If you make the PS conversion into ProPhoto using RelCol you will necessarily get an expansion of the gamut because the conversion is dragging the whole image up to the 100 L white point of ProPhoto. (Your printer profile probably has a lower white point like 95 or something.) When I did the conversion with AbsCol I found that there was very little change. This actually makes sense. All things being equal, if you increase the lightness of a printing process, you will tend to get a broader gamut. But if you want to convert with no change, then you’d want AbsCol.

You said that you tried AbsCol and got similar large dE’s, but try it again and see if you get the same results. Use AbsCol to do the conversion from your embedded printer profile to ProPhoto and be sure that dithering is unchecked as Andrew suggests.

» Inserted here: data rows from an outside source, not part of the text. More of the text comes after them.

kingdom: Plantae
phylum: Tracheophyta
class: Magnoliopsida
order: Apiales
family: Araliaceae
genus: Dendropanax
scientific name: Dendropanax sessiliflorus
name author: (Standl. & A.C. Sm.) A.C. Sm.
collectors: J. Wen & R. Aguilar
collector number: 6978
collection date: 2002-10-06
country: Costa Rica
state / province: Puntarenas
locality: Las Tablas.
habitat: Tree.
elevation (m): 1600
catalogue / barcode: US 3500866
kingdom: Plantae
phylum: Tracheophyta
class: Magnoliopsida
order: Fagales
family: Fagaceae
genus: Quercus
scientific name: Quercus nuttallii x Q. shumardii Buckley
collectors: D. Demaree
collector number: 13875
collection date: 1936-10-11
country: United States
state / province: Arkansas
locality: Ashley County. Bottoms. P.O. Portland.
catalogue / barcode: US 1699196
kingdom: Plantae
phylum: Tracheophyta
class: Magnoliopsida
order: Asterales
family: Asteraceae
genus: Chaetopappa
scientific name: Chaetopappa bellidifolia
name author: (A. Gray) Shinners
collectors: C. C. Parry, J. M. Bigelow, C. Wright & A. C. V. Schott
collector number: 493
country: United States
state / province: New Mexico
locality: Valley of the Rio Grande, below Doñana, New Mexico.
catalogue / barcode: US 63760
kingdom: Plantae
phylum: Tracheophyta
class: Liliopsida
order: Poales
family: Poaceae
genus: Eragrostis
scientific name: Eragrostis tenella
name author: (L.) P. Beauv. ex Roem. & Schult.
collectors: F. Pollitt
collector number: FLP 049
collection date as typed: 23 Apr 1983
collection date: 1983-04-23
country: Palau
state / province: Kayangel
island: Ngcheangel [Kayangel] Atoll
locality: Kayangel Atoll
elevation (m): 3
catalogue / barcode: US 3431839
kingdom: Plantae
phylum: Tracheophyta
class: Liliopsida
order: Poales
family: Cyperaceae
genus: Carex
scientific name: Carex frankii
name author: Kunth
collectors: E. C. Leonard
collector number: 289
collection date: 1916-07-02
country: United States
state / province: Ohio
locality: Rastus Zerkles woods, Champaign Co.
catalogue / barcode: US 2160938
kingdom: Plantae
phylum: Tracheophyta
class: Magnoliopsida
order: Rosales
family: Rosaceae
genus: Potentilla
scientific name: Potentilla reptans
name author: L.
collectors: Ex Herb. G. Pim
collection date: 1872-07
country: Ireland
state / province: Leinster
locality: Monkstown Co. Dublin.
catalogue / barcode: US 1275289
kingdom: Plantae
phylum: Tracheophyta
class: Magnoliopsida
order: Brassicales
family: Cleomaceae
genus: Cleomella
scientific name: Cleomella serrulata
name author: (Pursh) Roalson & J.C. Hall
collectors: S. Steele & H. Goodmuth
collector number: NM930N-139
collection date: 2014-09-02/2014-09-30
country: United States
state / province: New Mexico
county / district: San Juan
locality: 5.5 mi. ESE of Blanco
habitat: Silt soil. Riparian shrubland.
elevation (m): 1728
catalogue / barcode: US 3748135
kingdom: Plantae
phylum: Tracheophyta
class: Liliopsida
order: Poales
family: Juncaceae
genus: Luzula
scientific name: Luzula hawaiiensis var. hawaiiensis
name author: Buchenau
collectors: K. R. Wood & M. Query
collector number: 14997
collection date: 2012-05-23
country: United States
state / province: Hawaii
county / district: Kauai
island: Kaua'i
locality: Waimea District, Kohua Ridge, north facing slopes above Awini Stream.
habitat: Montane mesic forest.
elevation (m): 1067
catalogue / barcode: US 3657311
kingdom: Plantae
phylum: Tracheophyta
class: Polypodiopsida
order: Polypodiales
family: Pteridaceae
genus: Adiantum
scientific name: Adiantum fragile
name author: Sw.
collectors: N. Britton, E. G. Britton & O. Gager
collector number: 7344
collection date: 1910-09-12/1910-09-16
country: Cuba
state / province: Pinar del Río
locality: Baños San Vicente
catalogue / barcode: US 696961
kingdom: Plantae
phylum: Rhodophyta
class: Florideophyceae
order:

Finally back to this. I just beat a year.

My original post showed graph 2 (RelCol conversion) and graph 3 (AbsCol conversion.)

RelCol definitely does (and should) convert the printer profile’s whitepoint to ProPhoto’s L* 100, and in doing so also expands a* and b*, therefore increasing saturation.

The AbsCol conversion I was doing leaves the printer profile’s whitepoint where it is, and doesn’t expand a* and b* at all.

I wasn’t using a manually generated color list like you were, so although I knew the situation got better using AbsCol instead of RelCol, I was still getting the same results as in graph 3 after double checking.

Got frustrated and back-burnered the project.

Solved this bug while diagnosing a different symptom. My post today, “BUG: Wrong values extracted from images with dim > 50” is what caused this bug.

I was using the 956x752 pixel TIFF generated by i1 Profiler that is the actual test target, including the patches, the whitespace, the text labels X-Rite puts on it.

All that’s fine - all of that would still be converted to in-gamut values - of course adding black and white pixels, but still in gamut.

It’s the downsampling method of images over 500 pixels that is causing all those pixels in graph 3 to be displayed out of gamut.